*What you should do*
Rewrite each line of the listing below as a row of a Markdown table with the columns "Row" and "Line", numbering the rows in order and omitting blank lines. Leave the pictures out of the table.

.....

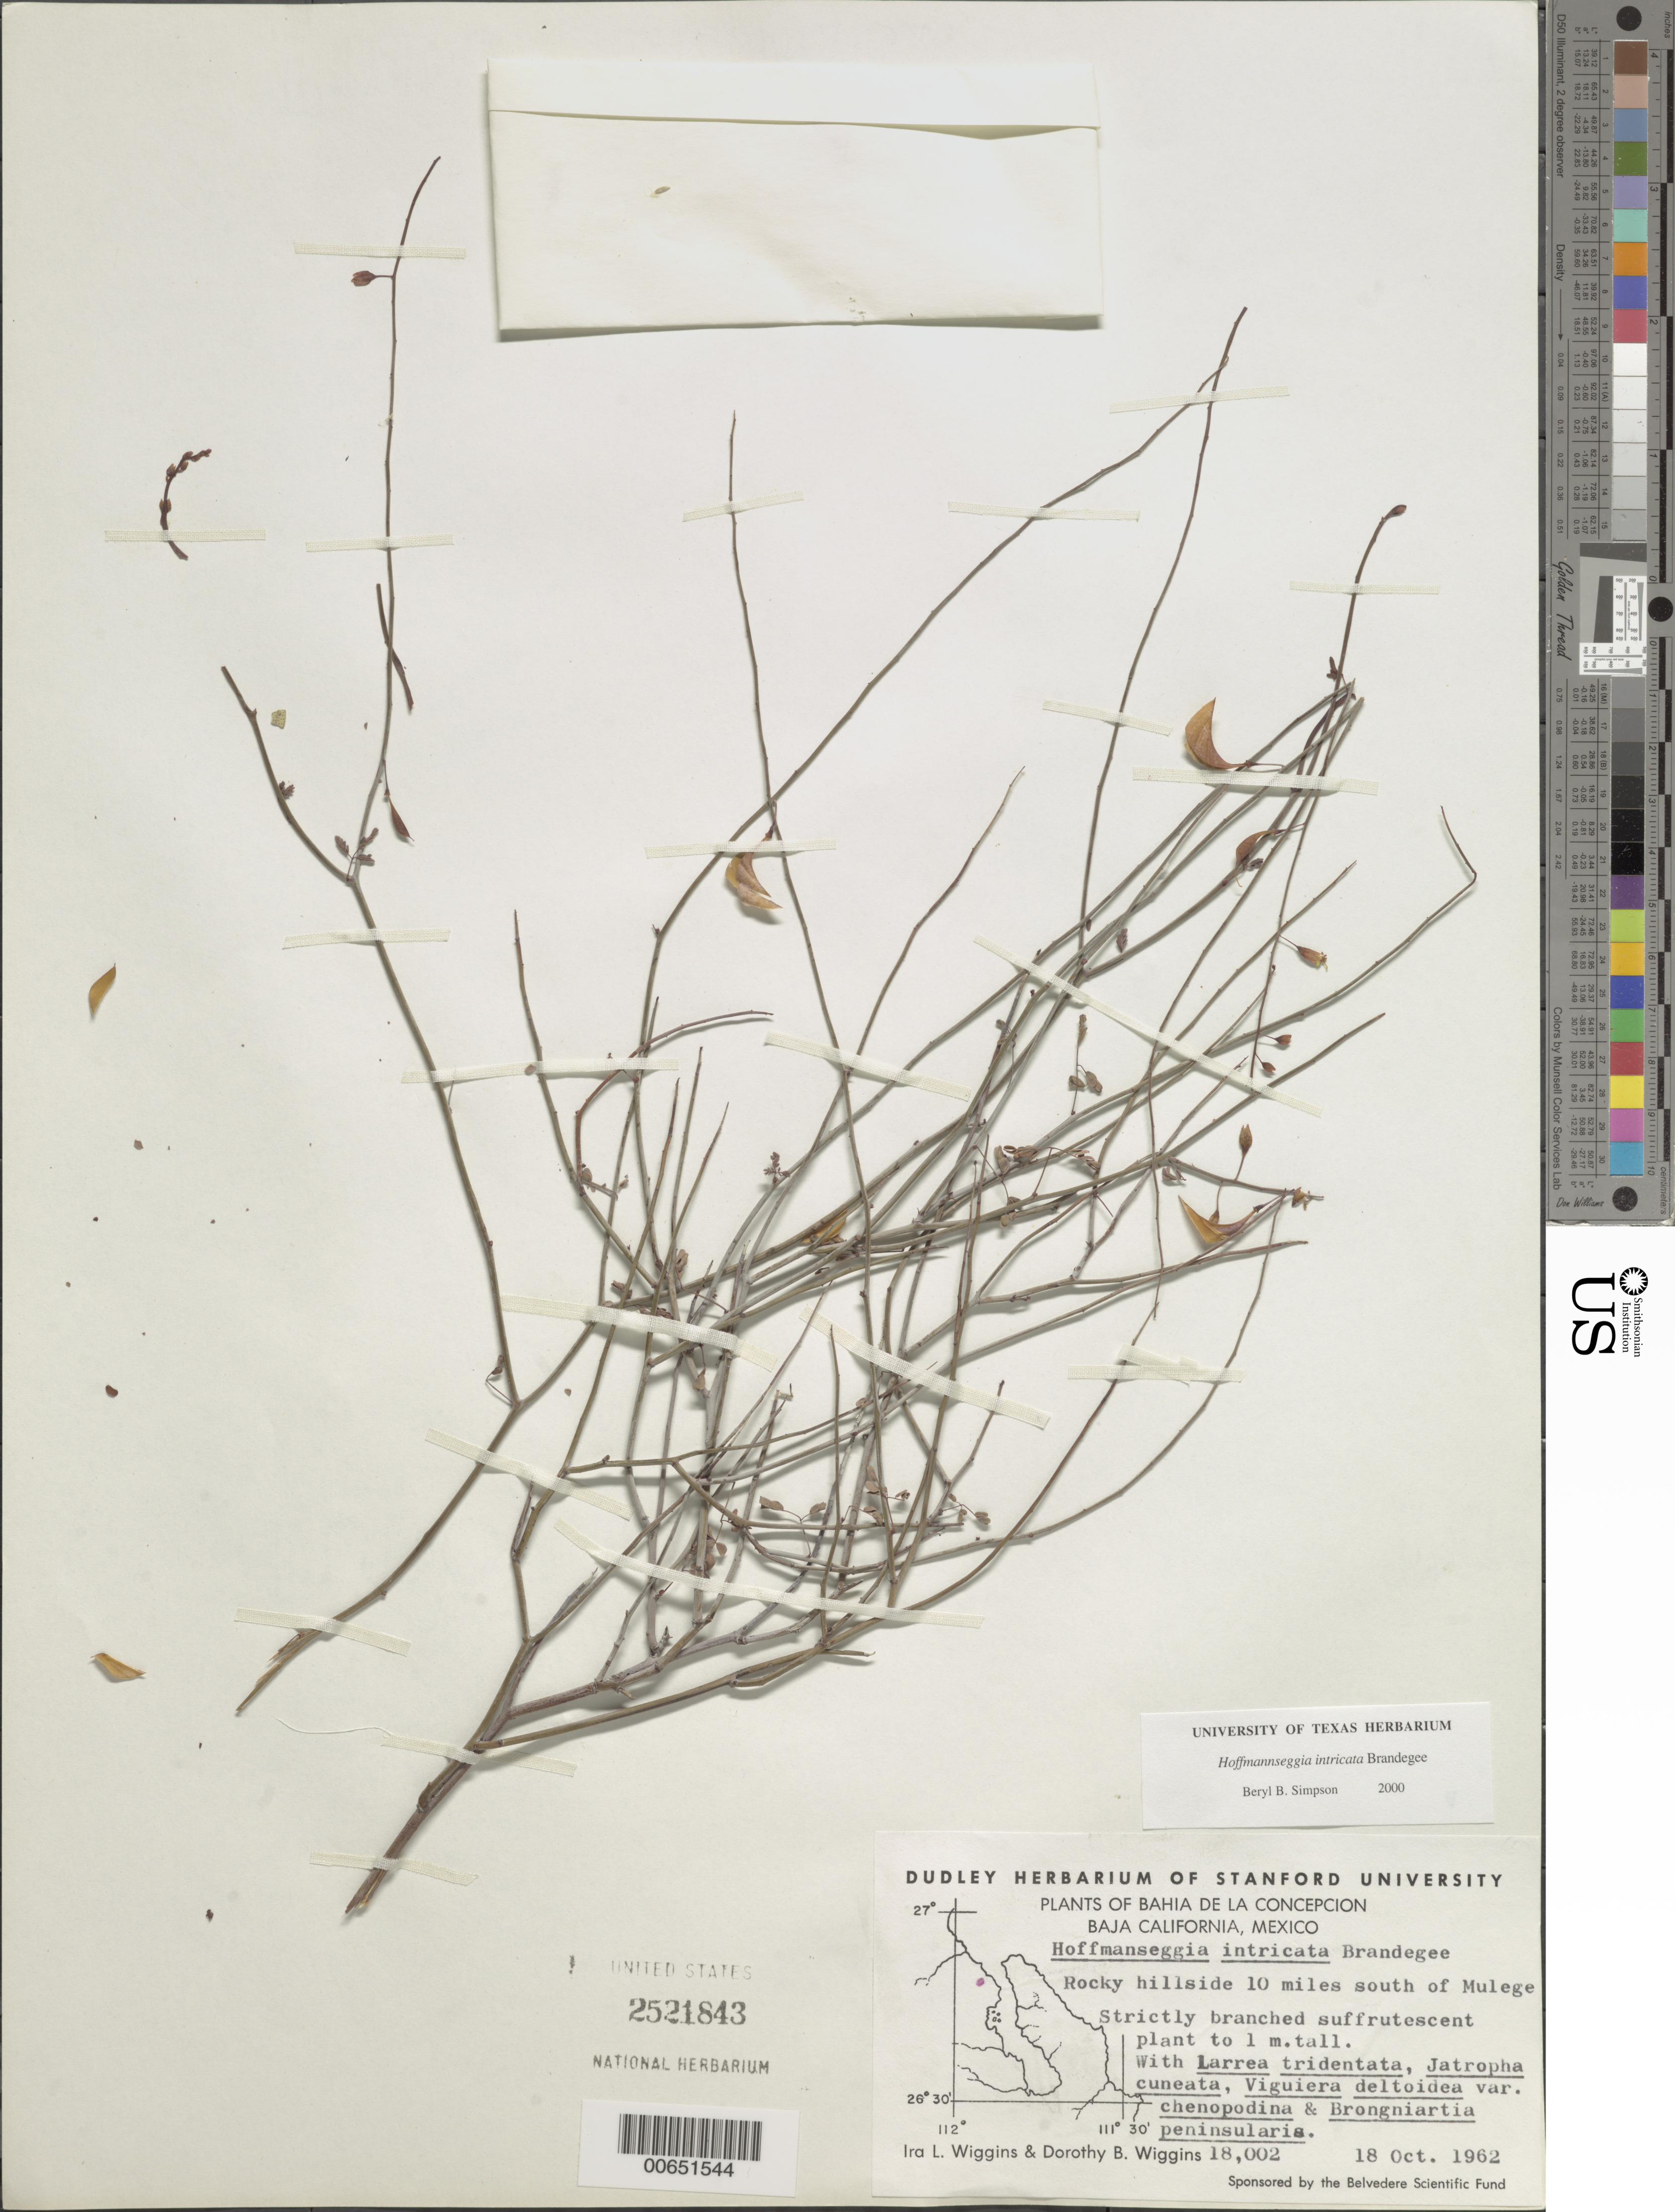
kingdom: Plantae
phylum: Tracheophyta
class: Magnoliopsida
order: Fabales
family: Fabaceae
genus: Hoffmannseggia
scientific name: Hoffmannseggia intricata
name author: Brandegee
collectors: I. L. Wiggins & D. B. Wiggins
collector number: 18002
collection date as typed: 18 Oct 1962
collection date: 1962-10-18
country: Mexico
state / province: Baja California Norte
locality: S of Mulegé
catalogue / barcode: US 2521843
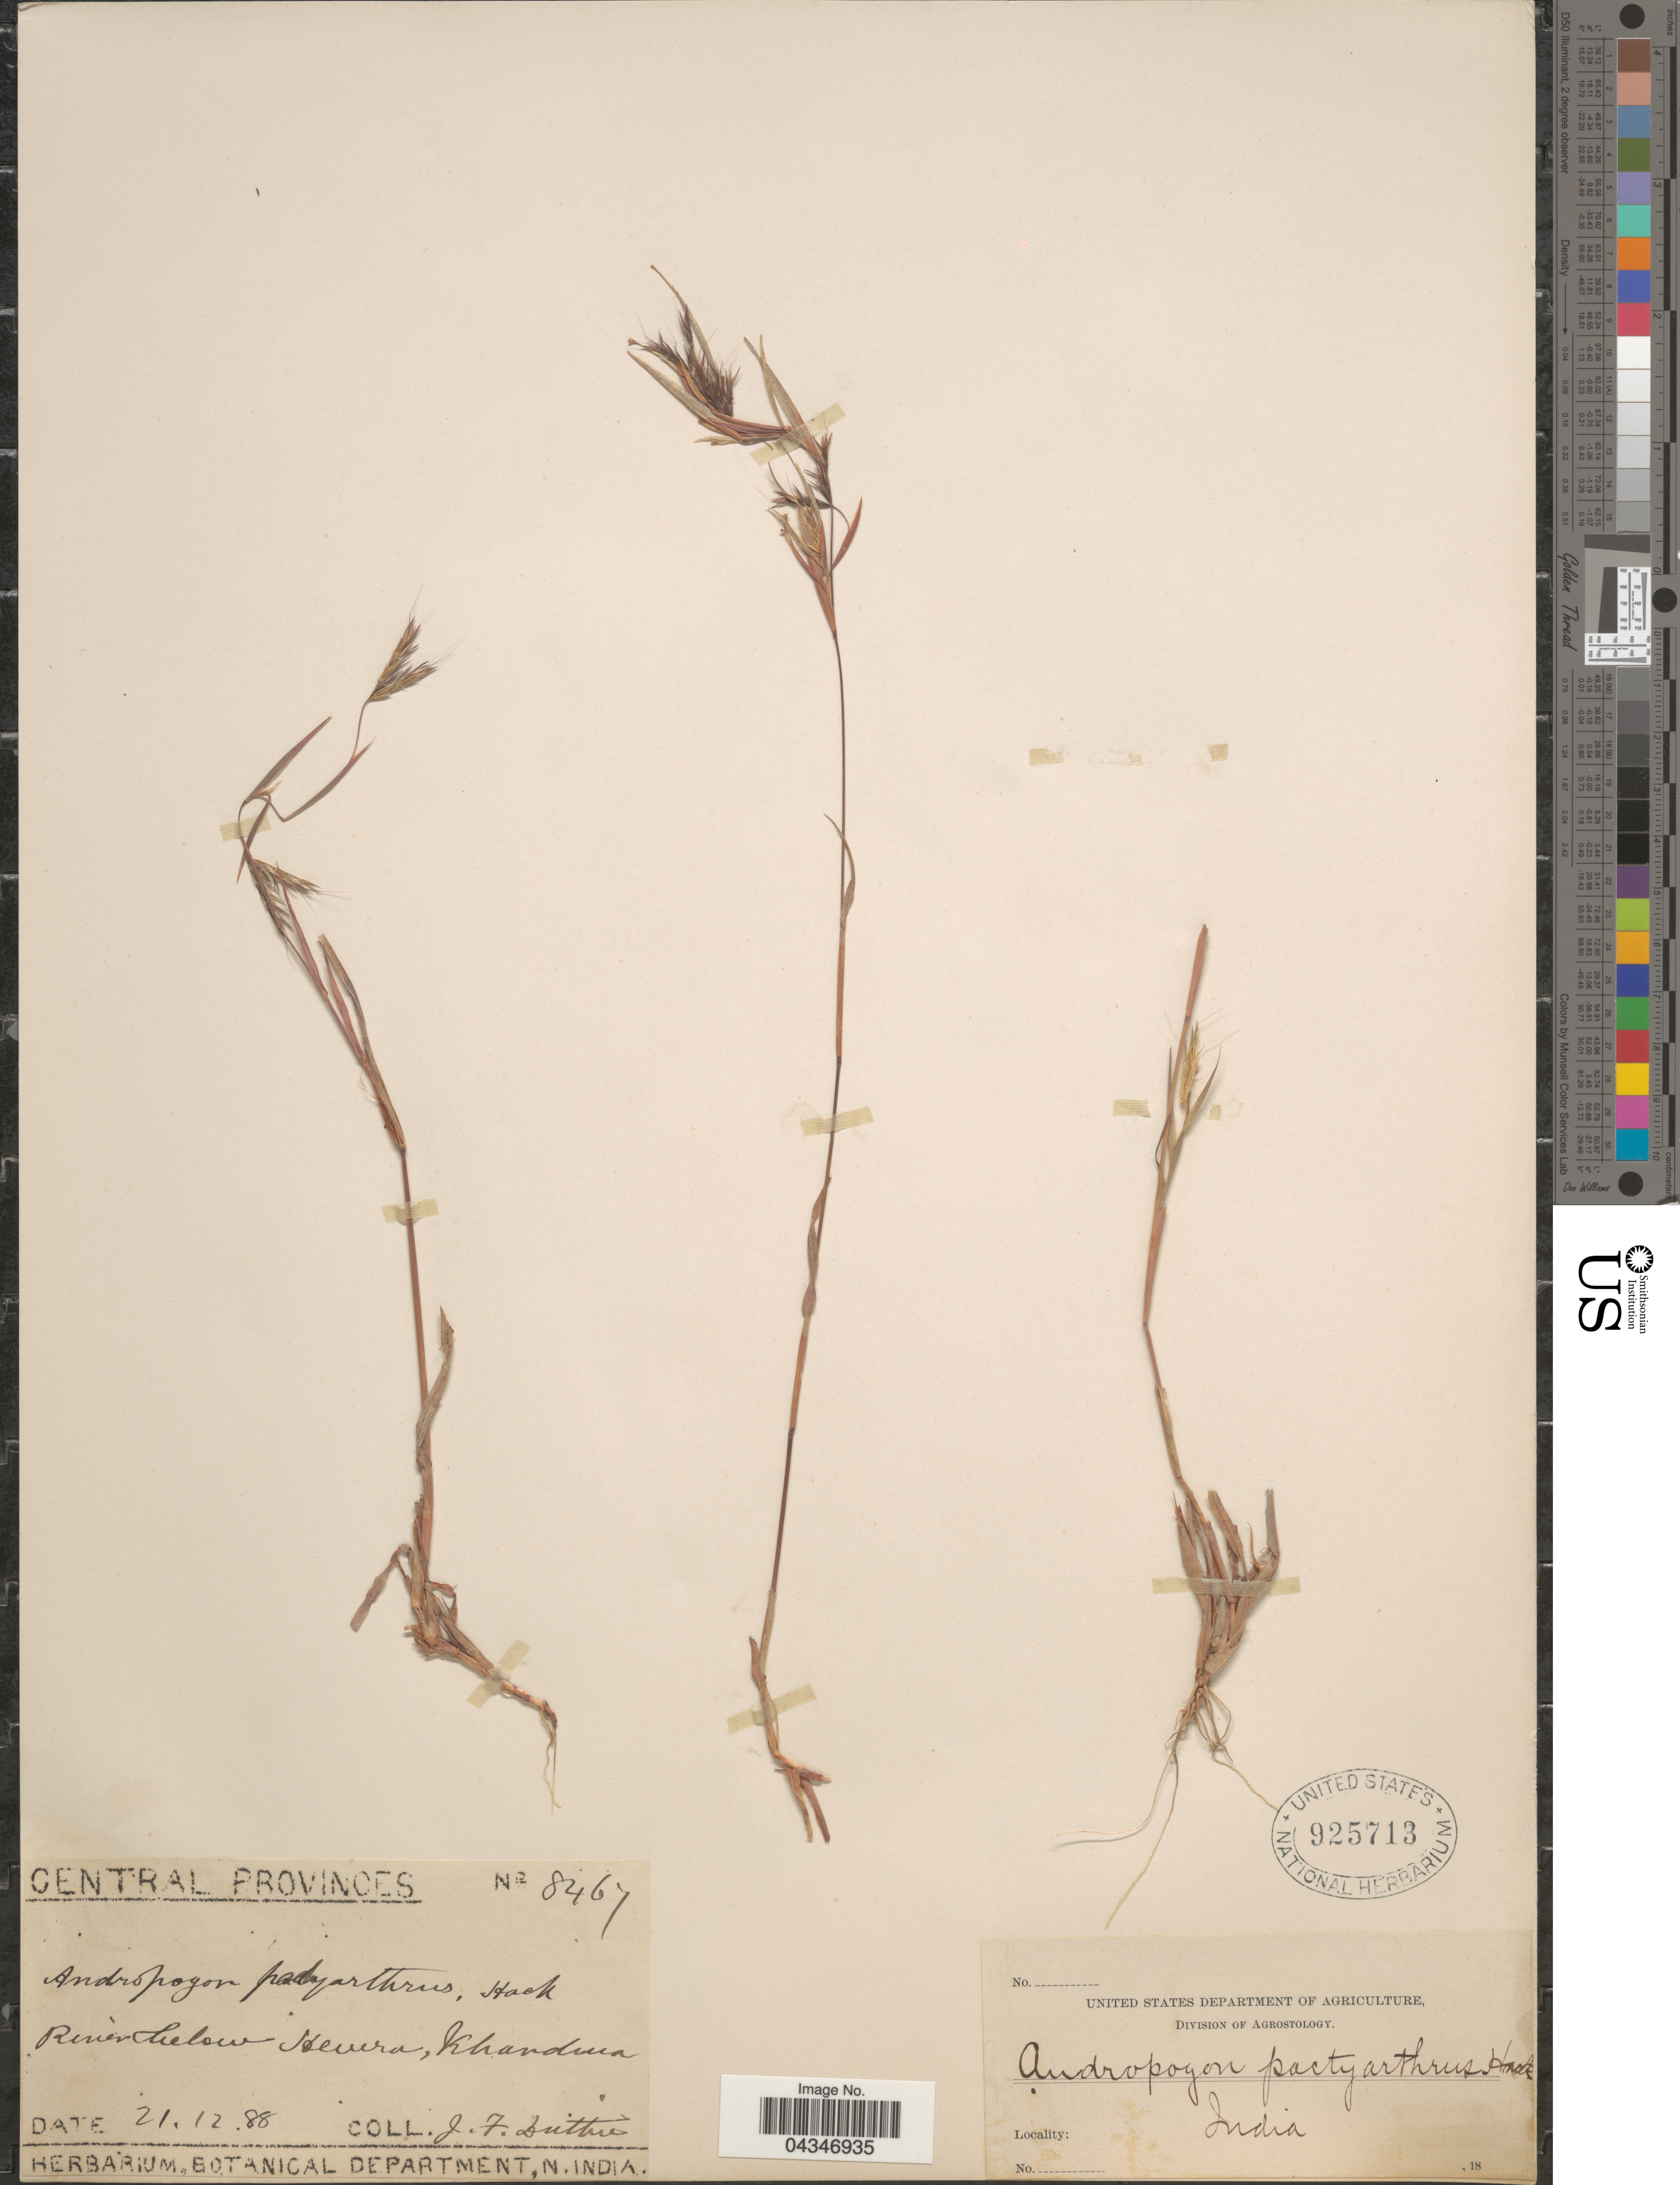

.....

*Output below*
| Row | Line |
|---|---|
| 1 | kingdom: Plantae |
| 2 | phylum: Tracheophyta |
| 3 | class: Magnoliopsida |
| 4 | order: Fabales |
| 5 | family: Fabaceae |
| 6 | genus: Hoffmannseggia |
| 7 | scientific name: Hoffmannseggia intricata |
| 8 | name author: Brandegee |
| 9 | collectors: I. L. Wiggins & D. B. Wiggins |
| 10 | collector number: 18002 |
| 11 | collection date as typed: 18 Oct 1962 |
| 12 | collection date: 1962-10-18 |
| 13 | country: Mexico |
| 14 | state / province: Baja California Norte |
| 15 | locality: S of Mulegé |
| 16 | catalogue / barcode: US 2521843 |